Central de Cumprimento de Sentença em Belo Horizonte é válida, decide STF

O Supremo Tribunal Federal (STF) decidiu, por unanimidade, que é constitucional a norma que instituiu a Central de Cumprimento de Sentença (Centrase) em Belo Horizonte (MG). O colegiado entendeu que a unidade não altera regras de processo, mas sim organiza a gestão interna para acelerar decisões judiciais.

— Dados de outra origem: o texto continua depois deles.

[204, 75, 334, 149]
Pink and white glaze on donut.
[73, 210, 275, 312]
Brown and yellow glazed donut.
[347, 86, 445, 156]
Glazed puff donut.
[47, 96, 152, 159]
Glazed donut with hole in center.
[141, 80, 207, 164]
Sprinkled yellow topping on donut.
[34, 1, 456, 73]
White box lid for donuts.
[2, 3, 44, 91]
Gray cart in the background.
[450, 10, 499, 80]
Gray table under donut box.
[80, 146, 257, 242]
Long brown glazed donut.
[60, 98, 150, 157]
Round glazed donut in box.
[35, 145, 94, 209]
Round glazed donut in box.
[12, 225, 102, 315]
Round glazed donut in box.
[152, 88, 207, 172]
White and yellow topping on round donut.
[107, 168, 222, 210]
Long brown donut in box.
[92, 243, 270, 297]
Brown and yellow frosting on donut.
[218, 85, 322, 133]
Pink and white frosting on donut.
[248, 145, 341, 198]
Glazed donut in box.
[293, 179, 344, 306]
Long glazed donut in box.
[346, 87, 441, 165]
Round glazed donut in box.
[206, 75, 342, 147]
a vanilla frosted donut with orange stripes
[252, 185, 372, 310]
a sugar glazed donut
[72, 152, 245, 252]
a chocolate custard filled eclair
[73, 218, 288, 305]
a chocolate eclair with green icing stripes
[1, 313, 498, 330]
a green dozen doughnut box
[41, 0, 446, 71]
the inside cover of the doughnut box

A decisão foi consolidada no julgamento da Ação Direta de Inconstitucionalidade (ADI) 7636, finalizado em sessão virtual no dia 15 de dezembro. O Tribunal seguiu o entendimento de que a estrutura é um mecanismo legítimo de cooperação judiciária.

QUESTIONAMENTO

A controvérsia chegou à Suprema Corte por meio de uma ação do Conselho Federal da Ordem dos Advogados do Brasil (OAB). A entidade contestava uma resolução do Tribunal de Justiça de Minas Gerais (TJ-MG), alegando que o estado estaria invadindo a competência da União ao legislar sobre Direito Processual.

Para a OAB, a criação de uma central especializada para processos em fase de cumprimento de sentença poderia violar o princípio do "juiz natural" e acabar atrasando o andamento das causas.

LEGISLAÇÃO PROCESSUAL

O relator do caso, ministro Alexandre de Moraes, rebateu os argumentos da Ordem. Em seu voto, ele destacou que a resolução do TJ-MG trata exclusivamente da organização interna do Judiciário mineiro, uma prerrogativa garantida aos tribunais pela Constituição Federal.

Moraes ressaltou que a Centrase funciona como um braço de apoio e cooperação, previsto no Código de Processo Civil, e não retira a autoridade do juiz responsável pelo caso. Segundo o ministro, a centralização busca "racionalizar a gestão do acervo processual e tornar mais eficiente a prestação jurisdicional".

RESULTADOS

Um dos pontos decisivos para o julgamento foi a comprovação da eficácia da unidade. Com base em dados fornecidos pelo tribunal mineiro, o relator apontou que houve uma redução expressiva no número de processos paralisados desde que a Centrase começou a operar.

Para o Supremo, a adoção de instrumentos que promovem a celeridade atende ao princípio da eficiência administrativa, sendo uma escolha legítima do Poder Judiciário para garantir que os processos não se arrastem por tempo indeterminado, respeitando sempre as garantias das partes envolvidas.